Eight to Twelve Months

Your baby's eating skills sure are coming along! Super-smooth purees may have given way to coarser blends and mashed-up table foods. And chances are that pincer grip is getting better, opening up the world of finger-feeding at snack and mealtime.

Sources:
"Finger Foods for Babies." KidsHealth. November 2014.
"Developmental Milestones: 12 Months." HealthyChildren.org. June 1, 2009.
"Baby Food and Infant Formula." Foodsafety.gov. 2017.

Great Gear

Spoons & Forks
Easy-to-grip handles make independent eating practice that much easier.

Bowls
Those sloping sides are still helpful as your baby works on self-feeding skills. Covered versions let you take all kinds of finger foods to go.

Source: "Starting Solid Foods." HealthyChildren.org. March 8, 2017.

Cups
Opt for cups that hold a greater volume as your baby drinks more, though tight-fitting covers are still a good idea. Consider trying out more advanced cups, such as those with straws or without handles.

Sources:
"Baby Food and Infant Formula." Foodsafety.gov. 2017.
"Step Away from the Sippy Cup!" The Asha Leader Blog. January 9, 2014.

One Year and Older

Welcome to the table, tiny diner!

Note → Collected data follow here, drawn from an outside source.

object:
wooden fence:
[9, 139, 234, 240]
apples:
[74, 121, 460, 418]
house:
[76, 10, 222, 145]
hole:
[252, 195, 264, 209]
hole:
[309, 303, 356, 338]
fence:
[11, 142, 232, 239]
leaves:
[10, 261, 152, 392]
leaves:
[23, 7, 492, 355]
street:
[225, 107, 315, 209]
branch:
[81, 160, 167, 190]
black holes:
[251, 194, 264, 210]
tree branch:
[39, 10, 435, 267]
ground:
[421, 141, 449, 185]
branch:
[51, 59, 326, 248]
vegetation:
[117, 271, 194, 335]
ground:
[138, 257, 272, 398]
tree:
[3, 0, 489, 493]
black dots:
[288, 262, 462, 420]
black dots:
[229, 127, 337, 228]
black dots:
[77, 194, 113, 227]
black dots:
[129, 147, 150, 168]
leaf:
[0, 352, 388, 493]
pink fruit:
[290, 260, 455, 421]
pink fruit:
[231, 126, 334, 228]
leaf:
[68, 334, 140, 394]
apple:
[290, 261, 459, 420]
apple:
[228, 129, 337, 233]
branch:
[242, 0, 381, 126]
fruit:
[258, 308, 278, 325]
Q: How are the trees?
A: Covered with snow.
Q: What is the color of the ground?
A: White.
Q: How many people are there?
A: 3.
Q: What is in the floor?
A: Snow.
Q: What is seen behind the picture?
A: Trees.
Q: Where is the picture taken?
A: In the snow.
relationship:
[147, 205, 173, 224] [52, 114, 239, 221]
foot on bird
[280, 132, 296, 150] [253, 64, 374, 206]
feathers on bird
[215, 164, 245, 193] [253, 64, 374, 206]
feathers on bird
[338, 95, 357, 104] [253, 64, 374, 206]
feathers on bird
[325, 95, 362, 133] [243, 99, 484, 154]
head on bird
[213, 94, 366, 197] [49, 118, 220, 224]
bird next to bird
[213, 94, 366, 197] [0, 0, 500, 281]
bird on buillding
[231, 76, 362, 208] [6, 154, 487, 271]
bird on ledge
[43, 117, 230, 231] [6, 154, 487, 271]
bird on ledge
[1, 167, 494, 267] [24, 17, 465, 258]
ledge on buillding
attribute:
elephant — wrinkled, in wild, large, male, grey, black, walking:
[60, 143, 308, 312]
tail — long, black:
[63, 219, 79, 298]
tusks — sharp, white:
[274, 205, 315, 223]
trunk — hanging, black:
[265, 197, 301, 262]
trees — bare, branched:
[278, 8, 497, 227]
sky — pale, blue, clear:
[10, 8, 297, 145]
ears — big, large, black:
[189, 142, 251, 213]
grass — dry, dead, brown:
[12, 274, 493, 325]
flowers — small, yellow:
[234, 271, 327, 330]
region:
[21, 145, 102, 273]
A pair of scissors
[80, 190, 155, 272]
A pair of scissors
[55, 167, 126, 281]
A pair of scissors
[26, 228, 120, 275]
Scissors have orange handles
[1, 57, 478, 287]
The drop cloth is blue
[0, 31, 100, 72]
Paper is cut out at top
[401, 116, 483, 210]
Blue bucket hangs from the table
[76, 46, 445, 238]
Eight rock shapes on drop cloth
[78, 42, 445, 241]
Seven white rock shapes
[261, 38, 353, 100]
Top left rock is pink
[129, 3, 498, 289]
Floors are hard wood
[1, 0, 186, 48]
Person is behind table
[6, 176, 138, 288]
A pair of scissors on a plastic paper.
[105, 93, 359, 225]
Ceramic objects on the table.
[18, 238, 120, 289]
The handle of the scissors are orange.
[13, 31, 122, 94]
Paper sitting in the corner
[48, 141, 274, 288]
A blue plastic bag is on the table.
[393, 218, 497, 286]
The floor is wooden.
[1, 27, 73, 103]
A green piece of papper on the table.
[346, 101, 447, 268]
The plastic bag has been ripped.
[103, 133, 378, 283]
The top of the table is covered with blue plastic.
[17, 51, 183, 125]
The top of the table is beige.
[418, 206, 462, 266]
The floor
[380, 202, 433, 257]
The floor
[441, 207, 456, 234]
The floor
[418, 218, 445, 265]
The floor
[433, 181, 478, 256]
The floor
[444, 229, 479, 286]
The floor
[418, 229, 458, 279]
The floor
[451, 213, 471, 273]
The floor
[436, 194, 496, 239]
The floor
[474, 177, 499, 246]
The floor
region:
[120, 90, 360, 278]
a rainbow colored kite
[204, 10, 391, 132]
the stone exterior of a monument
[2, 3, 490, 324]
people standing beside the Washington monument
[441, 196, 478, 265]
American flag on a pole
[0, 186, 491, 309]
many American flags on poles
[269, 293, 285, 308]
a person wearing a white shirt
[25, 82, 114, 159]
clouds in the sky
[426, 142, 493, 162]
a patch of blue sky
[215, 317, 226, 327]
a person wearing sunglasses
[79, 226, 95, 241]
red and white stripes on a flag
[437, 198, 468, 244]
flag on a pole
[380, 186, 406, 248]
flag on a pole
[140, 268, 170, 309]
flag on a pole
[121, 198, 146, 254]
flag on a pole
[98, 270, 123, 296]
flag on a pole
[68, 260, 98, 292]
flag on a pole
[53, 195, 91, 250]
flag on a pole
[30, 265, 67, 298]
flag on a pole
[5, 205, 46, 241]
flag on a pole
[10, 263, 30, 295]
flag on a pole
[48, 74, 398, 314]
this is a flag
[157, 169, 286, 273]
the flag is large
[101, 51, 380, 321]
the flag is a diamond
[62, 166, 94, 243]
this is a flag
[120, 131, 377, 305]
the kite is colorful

Parents, your options now are chiefly limited by your baby's moods and taste buds. (Though continue to watch for choking hazards, as well as too-hot and spicy foods.) Follow your child's cues and talk with your doctor as you explore all the many healthy, tasty options.

Sources:
"Feeding Your 1- to 2-Year-Old." KidsHealth. September 2014.
"Discontinuing the Bottle." HealthyChildren.org. November 21, 2015.
"Feeding & Nutrition Tips: Your 1-Year-Old." HealthyChildren. December 29, 2016.

Great Gear

Utensils
Your increasingly confident eater may appreciate child-size versions of adult eating tools.

Cups
While open cups are great at home, try spill-proof lidded versions on the go.

Source: "Feeding & Nutrition Tips: Your 1-Year-Old." HealthyChildren. December 29, 2016.

This content is provided for general information purposes only. It is not intended to be a substitute for medical advice or a guarantee of prevention, improvement, or treatment of specific conditions. Always consult with your healthcare provider about your specific medical questions or concerns.